With all due respect, you really need to get a solid understanding of the 'holy trinity' of exposure: Shutter speed, f/stop and ISO, and how each impacts the image and they interact.  A huge range of combinations of these will give you the correct exposure. but you will get wildly differing results in terms of what is sharp or not, depending on what these settings are.
As a general rule of thumb:
shoot at least 1/(lens focal length)
Shoot with the lowest ISO you can manage, or set it to AUTO
As regards f/stop: this is what decides what appears sharp and what does not.  Photography is a subtractive endeavor, so you seek to keep what is important sharp, and let what is not get get fuzzier.  This is related to Depth of Field - what appears sharp.

Depth of Field:
The closer the subject, the shallower the DoF
The longer the focal length, the shallower the DoF
The smaller the f/stop value, the shallower the DoF
Obviously, the opposite of these will increase your DoF and very often the three will play against each other, so that is where the art of selecting the right combination comes in.  That comes with study, experience and critical evaluation of images by others and ones that you take.

cheers, TREVOR

"The Amount of Misery expands to fill the space available"
"All the variety, all the charm, all the beauty of life is made up of light and shadow", Leo Tolstoy;
"Skill in photography is acquired by practice and not by purchase" Percy W. Harris


I would have to agree with my colleague @Tronhard. Your settings aren't correct. Why did you choose those settings. F/22 will add a lot of diffraction and make the picture less sharp. Also the high ISO of ISO 25,600 will add a lot of noise to the picture. For the above picture I would've used 1/320th sec F/5.6 ISO 100. Or I could've used 1/200th sec F/8 ISO 100. Now @Tronhard's settings aren't wrong. There are different combinations of settings that will get you a correctly exposed picture. If you're are shooting in M (Manual Mode) switch to a different mode. Such as (Program Mode) or Av (Aperture Priority). When I was still shooting with an APS-C camera. I usually kept my F/stop around F/4-5.6 which had the right amount things in focus for me. You'll have to tweak your settings depending on the shooting conditions. When I switched to Full Frame F/4 didn't have enough depth of field. So I had to adjust my settings and stop the lens down further to F/5.6-8 to get the ideal amount of things in focus. Since an APS-C sensor is smaller it has more depth of field than a Full Frame sensor does. This is because a Full Frame is larger than an APS-C sensor.
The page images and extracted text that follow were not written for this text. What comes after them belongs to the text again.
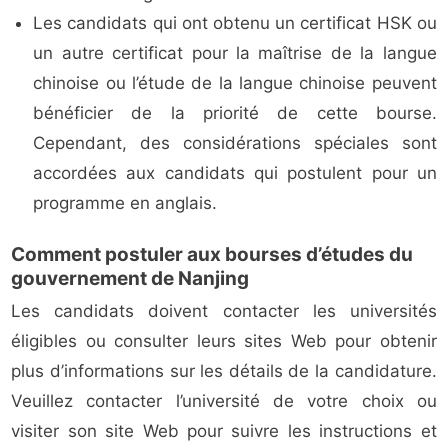
Les candidats qui ont obtenu un certificat HSK ou
un autre certificat pour la maîtrise de la langue
chinoise ou l’étude de la langue chinoise peuvent
bénéficier de la priorité de cette bourse.
Cependant, des considérations spéciales sont
accordées aux candidats qui postulent pour un
programme en anglais.
Comment postuler aux bourses d’études du
gouvernement de Nanjing
Les candidats doivent contacter les universités
éligibles ou consulter leurs sites Web pour obtenir
plus d’informations sur les détails de la candidature.
Veuillez contacter l’université de votre choix ou
visiter son site Web pour suivre les instructions et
Current Gear: EOS 5D Mark IV, EF F/2.8 Trinity, EF 50mm F/1.8 STM, EF 85mm F/1.8 USM, 470EX-AI & 600EX II-RT

Retired Gear: EOS 40D


You may also find that certain lenses provide more sharpness in the center of the image, but go a bit softer toward the outer edges. It may help to more closely group your subjects together in the center of your frame and give them a bit more "breathing room" around the top, bottom and sides. With this large of a group I'd try having about half of them sitting or crouching down in front with the rest crouching or standing behind.
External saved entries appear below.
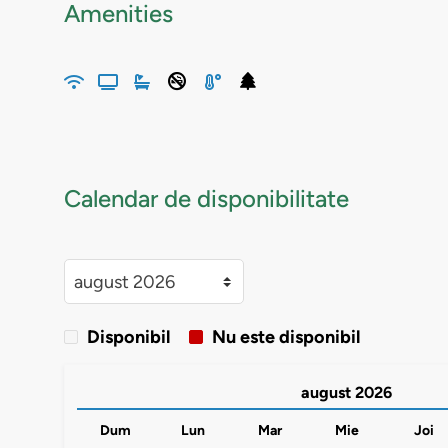
Amenities
Calendar de disponibilitate
Disponibil
Nu este disponibil
august
2026
Dum
Lun
Mar
Mie
Joi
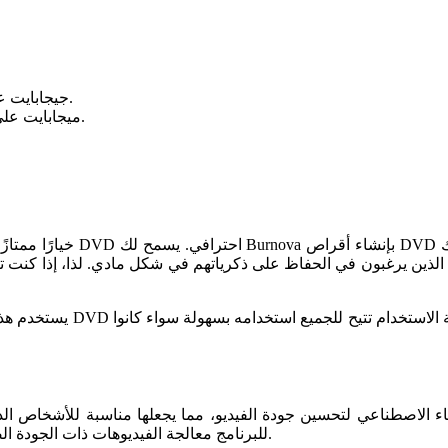
2 جيجابايت على الأقل، يفضل 4 جيجابايت للحصول على أداء أفضل.
250 ميجابايت على الأقل من المساحة المتاحة على القرص الصلب.
يستخدم هذا البرنامج بشكل ش
للبرنامج معالجة الفيديوهات ذات الجودة الضعيفة وتحويلها إلى دقة عالية، كما أنه مناسب للمحترفين والمخرجين.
And also remember the suggestions already offered before mine.


“ Lens: EF-S24mm, f 2.8 STM

Settings: ISO 25600, 24mm, -3 ev, f 22, 1/4000s  “

I had a copy of that lens on my T5.  It was not sharp.  I tried it on my T3i, and it was not sharp.  It was better on my M3, but it was still not tack sharp.  I figured I had a bad copy.  I know someone else who had similar issues with the same model.
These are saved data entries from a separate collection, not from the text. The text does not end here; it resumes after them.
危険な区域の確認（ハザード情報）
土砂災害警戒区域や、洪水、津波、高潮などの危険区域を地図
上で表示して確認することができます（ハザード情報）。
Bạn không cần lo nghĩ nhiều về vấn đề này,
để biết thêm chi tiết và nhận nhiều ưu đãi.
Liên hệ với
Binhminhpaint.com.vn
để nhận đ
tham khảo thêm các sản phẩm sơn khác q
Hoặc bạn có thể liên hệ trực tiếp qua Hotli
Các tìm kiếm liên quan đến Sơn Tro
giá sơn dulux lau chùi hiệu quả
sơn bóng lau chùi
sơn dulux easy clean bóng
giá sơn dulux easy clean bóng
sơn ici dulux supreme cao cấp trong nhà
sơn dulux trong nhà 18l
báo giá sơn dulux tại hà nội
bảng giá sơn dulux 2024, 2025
The very narrow aperture setting of f/22 does not help.  Diffraction effects have undoubtedly softened the image.  The narrow aperture has forced the ISO to be raised to near the ceiling, which does not help, either.  Get familiar with a DOF, Depth of Field.  I frequently use a DOF calculator, table, or app.  You probably could have shot this at f/4 to f/5.6 and captured everyone within the DOF.  

Have you checked to see where your locked AF point is located, if any.  You can use the camera’s playback mode or the Canon DPP4 application.  Be aware that where a locked AF point is located can be misleading if you have camera movement after you lock focus.